Stephen Murdoch

Personal information
- Full name: Stephen Joseph Murdoch
- Born: 6 August 1983 (age 43) Wellington, New Zealand
- Batting: Right-handed

Career statistics
| Competition | FC | LA | T20 |
| Matches | 83 | 61 | 49 |
| Runs scored | 5306 | 2042 | 976 |
| Batting average | 37.10 | 36.46 | 24.40 |
| 100s/50s | 13/31 | 5/12 | 0/7 |
| Top score | 171 | 136 | 92* |
| Balls bowled | 14 | – | – |
| Wickets | 1 | – | – |
| Bowling average | 13.00 | – | – |
| 5 wickets in innings | 0 | – | – |
| 10 wickets in match | 0 | – | – |
| Best bowling | 1/0 | – | – |
| Catches/stumpings | 53/– | 22/– | 21/– |
- Source: Cricinfo, 9 November 2019

= Stephen Murdoch =

New Zealander cricketer (born 1983)

Stephen Murdoch (born 6 August 1983) is a New Zealand cricketer who has played for Wellington and Canterbury.

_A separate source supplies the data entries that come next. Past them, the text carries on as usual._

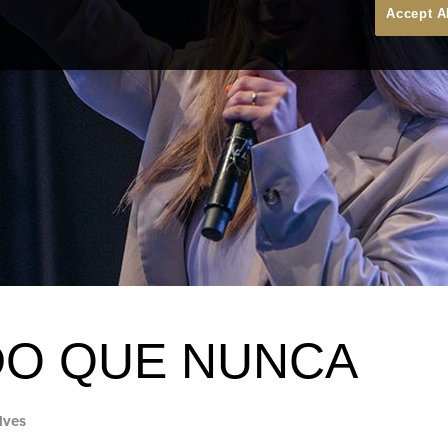
Accept A
DO QUE NUNCA
lves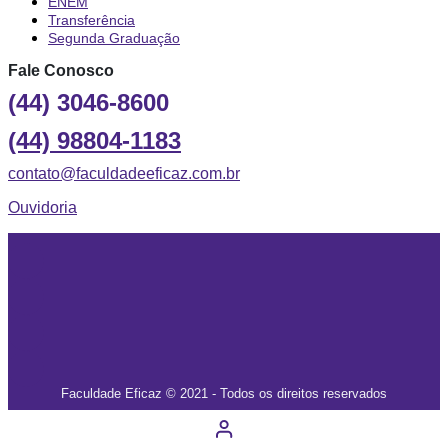
ENEM
Transferência
Segunda Graduação
Fale Conosco
(44) 3046-8600
(44) 98804-1183
contato@faculdadeeficaz.com.br
Ouvidoria
Faculdade Eficaz © 2021 - Todos os direitos reservados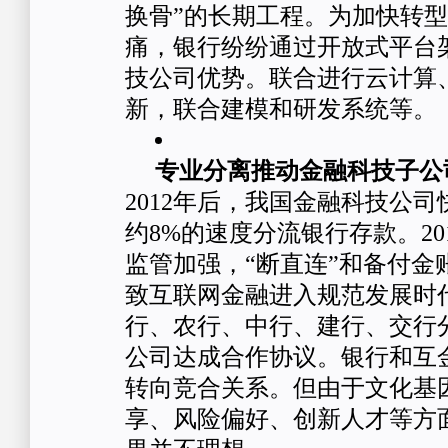
换骨”的长期工程。为加快转
痛，银行纷纷通过开放式平台
技公司优势。联合进行云计算、
新，联合建模和研发系统等。
专业分离推动金融科技子公
2012年后，我国金融科技公
约8%的速度分流银行存款。20
监管加强，“断直连”和备付金
致互联网金融进入规范发展时代
行、农行、中行、建行、交行分
公司达成合作协议。银行和互
转向竞合关系。但由于文化基
享、风险偏好、创新人才等方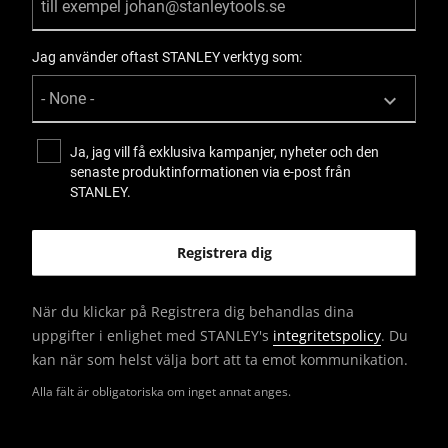
Jag använder oftast STANLEY verktyg som:
Ja, jag vill få exklusiva kampanjer, nyheter och den
senaste produktinformationen via e-post från
STANLEY.
När du klickar på Registrera dig behandlas dina
uppgifter i enlighet med STANLEY's
integritetspolicy
. Du
kan när som helst välja bort att ta emot kommunikation.
Alla fält är obligatoriska om inget annat anges.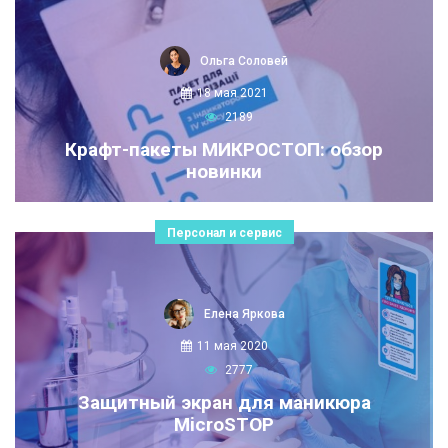
Ольга Соловей
18 мая 2021
2189
Крафт-пакеты МИКРОСТОП: обзор
новинки
Персонал и сервис
Елена Яркова
11 мая 2020
2777
Защитный экран для маникюра
MicroSTOP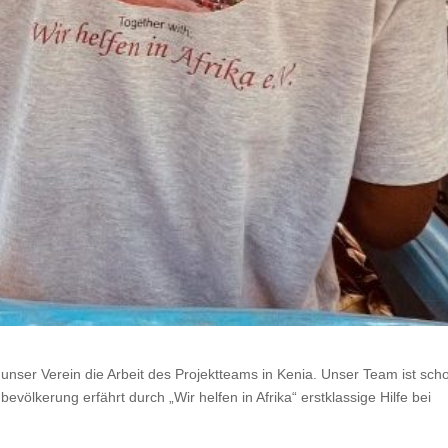
 unser Verein die Arbeit des Projektteams in Kenia. Unser Team ist sch
bevölkerung erfährt durch „Wir helfen in Afrika“ erstklassige Hilfe bei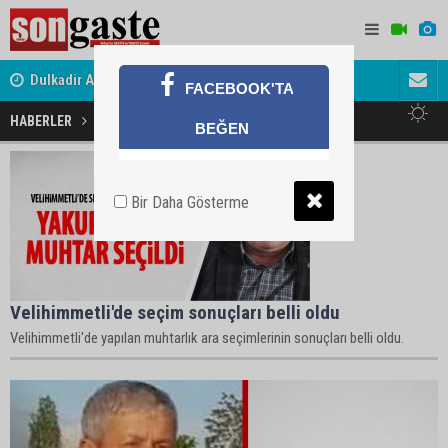
Dulkadir Ailesinin Mutlu Günü
Gölbaşı Es
FACEBOOK'TA
HABERLER
Velihimmetli Haberleri
BEĞEN
Bir Daha Gösterme
Velihimmetli'de seçim sonuçları belli oldu
Velihimmetli'de yapılan muhtarlık ara seçimlerinin sonuçları belli oldu.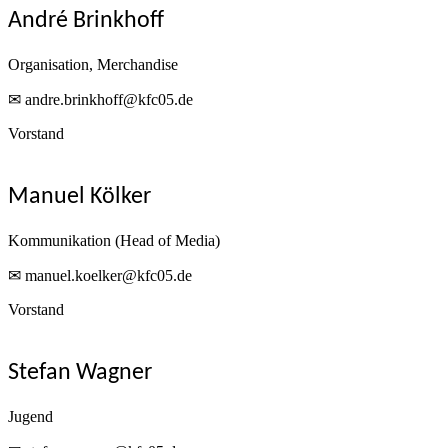
André Brinkhoff
Organisation, Merchandise
✉ andre.brinkhoff@kfc05.de
Vorstand
Manuel Kölker
Kommunikation (Head of Media)
✉ manuel.koelker@kfc05.de
Vorstand
Stefan Wagner
Jugend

After playing for Wellington from 2009–10 to 2017–18, in June 2018 Murdoch was awarded a contract with Canterbury for the 2018–19 season. In February 2019, in the 2018–19 Plunket Shield season, Murdoch scored his 5,000th run in the Plunket Shield.

Batting in his usual position at number three, Murdoch hit his highest first-class score of 171 for Wellington against Central Districts in Nelson in 2015–16. He made his highest List A score in 2012-13 when Wellington were chasing Otago's total of 349; going to the wicket at 6 for 1 he made 136 off 124 balls, adding 273 for the second wicket with Michael Papps, and Wellington went on to win with eight balls to spare.